• Dokumentausschnitt:
· · · ·
Film
 

„Dem Publikum verlockende Bilder bieten.“

Maggie Peren

Interview mit Maggie Peren  zu „Die Farbe des Ozeans" - Filmstart: 17.5. 

Sie hat die Drehbücher von Komödien wie „Mädchen, Mädchen", „Freche Mädchen" und „Stellungswechsel" geschrieben. Aber auch die Vorlagen für „Napola - Elite für den Führer" oder „Hände weg von Mississippi" von Detlev Buck. Für das Drehbuch von „Kiss and Run" erhielt Maggie Peren den Grimme-Preis, für das Skript für „Napola" den deutschen Filmpreis. Nach eigenem Drehbuch inszenierte sie nun mit „Die Farbe des Ozeans" die Geschichte einer jungen Frau, die im Urlaub vor die Frage gestellt wird, ob und wie sie einem afrikanischen Flüchtling und seinem Sohn helfen soll. Mit der Autorin und Regisseurin unterhielt sich unser Mitarbeiter Dieter Oßwald.


Doppelpunkt: Wie kommt man von „Mädchen, Mädchen" und „Stellungswechsel" zu einem Drama über Asylanten?
· · · ·
• Inhalt der Datensätze:
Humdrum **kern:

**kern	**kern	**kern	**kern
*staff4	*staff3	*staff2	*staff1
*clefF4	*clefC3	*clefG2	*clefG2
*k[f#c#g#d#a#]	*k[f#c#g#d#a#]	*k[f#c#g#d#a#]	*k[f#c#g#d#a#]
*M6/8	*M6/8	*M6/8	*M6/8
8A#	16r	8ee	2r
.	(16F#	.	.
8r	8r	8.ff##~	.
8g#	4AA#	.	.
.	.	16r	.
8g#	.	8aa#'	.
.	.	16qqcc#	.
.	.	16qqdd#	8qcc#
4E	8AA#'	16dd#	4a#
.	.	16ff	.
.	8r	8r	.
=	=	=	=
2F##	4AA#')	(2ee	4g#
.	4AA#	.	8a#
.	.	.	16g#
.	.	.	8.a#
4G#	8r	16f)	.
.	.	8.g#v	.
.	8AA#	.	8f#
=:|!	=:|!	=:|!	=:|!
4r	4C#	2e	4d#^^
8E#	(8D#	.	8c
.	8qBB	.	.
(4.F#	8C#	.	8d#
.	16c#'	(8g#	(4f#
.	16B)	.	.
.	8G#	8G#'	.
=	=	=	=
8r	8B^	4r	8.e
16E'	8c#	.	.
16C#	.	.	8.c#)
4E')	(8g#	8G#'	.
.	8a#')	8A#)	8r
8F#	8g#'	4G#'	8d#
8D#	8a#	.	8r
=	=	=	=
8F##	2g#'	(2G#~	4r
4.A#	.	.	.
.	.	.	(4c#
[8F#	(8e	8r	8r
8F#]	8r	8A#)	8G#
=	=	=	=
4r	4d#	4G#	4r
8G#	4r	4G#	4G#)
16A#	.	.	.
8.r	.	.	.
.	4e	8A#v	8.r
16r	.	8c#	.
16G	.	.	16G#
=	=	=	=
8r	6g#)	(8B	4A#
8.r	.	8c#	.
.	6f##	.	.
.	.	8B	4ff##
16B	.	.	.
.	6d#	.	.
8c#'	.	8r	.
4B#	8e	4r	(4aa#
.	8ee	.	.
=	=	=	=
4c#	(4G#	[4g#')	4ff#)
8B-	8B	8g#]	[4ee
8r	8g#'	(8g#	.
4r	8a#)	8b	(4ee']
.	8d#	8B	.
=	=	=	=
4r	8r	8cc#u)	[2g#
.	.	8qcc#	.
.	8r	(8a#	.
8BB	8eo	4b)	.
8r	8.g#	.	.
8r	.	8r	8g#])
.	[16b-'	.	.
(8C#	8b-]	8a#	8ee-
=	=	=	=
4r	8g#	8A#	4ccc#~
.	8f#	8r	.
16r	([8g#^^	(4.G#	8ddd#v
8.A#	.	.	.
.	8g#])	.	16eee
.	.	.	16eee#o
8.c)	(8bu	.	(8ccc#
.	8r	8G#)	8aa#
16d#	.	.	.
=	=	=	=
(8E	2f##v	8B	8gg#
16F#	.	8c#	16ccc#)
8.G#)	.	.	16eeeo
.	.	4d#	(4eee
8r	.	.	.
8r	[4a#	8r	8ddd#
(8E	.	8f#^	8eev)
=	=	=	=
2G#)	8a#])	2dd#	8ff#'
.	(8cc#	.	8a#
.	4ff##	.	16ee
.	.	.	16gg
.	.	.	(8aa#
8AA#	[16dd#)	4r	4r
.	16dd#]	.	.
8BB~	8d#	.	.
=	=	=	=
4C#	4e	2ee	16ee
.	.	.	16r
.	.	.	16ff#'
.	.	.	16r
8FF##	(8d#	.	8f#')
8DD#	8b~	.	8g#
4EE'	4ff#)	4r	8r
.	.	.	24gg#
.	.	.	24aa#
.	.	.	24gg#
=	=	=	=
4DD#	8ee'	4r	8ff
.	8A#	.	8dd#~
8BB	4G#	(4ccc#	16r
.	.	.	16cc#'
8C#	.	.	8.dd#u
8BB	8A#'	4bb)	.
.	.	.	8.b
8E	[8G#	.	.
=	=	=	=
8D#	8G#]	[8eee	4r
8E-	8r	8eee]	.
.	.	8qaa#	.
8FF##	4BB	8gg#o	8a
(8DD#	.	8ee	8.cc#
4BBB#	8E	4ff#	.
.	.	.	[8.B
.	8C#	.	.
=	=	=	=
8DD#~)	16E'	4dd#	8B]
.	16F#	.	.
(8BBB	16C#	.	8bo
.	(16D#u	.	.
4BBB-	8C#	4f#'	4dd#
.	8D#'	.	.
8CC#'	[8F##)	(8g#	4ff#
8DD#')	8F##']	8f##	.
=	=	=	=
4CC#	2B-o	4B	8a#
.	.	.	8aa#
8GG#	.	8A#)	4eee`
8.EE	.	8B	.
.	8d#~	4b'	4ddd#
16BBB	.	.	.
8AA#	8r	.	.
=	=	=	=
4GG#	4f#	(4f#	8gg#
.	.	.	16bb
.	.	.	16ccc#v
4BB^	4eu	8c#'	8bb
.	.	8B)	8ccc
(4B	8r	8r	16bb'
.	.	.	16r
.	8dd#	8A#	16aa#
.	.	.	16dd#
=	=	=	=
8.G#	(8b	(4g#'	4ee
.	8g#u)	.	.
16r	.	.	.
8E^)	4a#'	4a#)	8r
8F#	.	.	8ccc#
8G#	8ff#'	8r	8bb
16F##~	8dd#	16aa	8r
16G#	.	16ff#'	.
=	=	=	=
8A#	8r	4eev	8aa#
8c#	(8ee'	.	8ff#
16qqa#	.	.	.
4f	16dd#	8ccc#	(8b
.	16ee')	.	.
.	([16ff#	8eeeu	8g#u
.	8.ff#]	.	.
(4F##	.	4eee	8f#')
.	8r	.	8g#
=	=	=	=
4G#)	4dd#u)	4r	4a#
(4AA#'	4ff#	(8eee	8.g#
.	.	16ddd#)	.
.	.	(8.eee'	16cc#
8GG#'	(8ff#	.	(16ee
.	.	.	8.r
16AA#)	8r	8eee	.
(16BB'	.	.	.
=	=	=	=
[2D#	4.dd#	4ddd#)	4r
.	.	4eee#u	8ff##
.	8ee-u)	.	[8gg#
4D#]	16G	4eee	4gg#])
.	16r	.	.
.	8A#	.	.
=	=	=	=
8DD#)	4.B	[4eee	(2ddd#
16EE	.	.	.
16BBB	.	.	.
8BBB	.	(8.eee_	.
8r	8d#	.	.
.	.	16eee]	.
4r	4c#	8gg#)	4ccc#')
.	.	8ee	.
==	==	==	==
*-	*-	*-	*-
· · · ·
• Schriftliche Aufgabe 1:
Für welches Drehbuch erhielt Maggie Peren laut dem Dokumentausschnitt den Grimme-Preis?
• Schriftliche Aufgabe 2:
Gib die Stelle aus dem Dokumentausschnitt wortgetreu wieder, von „Sie hat die“ bis einschließlich „Drama über Asylanten?“.

• Ergebnis der Aufgabe 1:
Für das Drehbuch von „Kiss and Run“.

• Ergebnis der Aufgabe 2:
Sie hat die Drehbücher von Komödien wie „Mädchen, Mädchen", „Freche Mädchen" und „Stellungswechsel" geschrieben. Aber auch die Vorlagen für „Napola - Elite für den Führer" oder „Hände weg von Mississippi" von Detlev Buck. Für das Drehbuch von „Kiss and Run" erhielt Maggie Peren den Grimme-Preis, für das Skript für „Napola" den deutschen Filmpreis. Nach eigenem Drehbuch inszenierte sie nun mit „Die Farbe des Ozeans" die Geschichte einer jungen Frau, die im Urlaub vor die Frage gestellt wird, ob und wie sie einem afrikanischen Flüchtling und seinem Sohn helfen soll. Mit der Autorin und Regisseurin unterhielt sich unser Mitarbeiter Dieter Oßwald.


Doppelpunkt: Wie kommt man von „Mädchen, Mädchen" und „Stellungswechsel" zu einem Drama über Asylanten?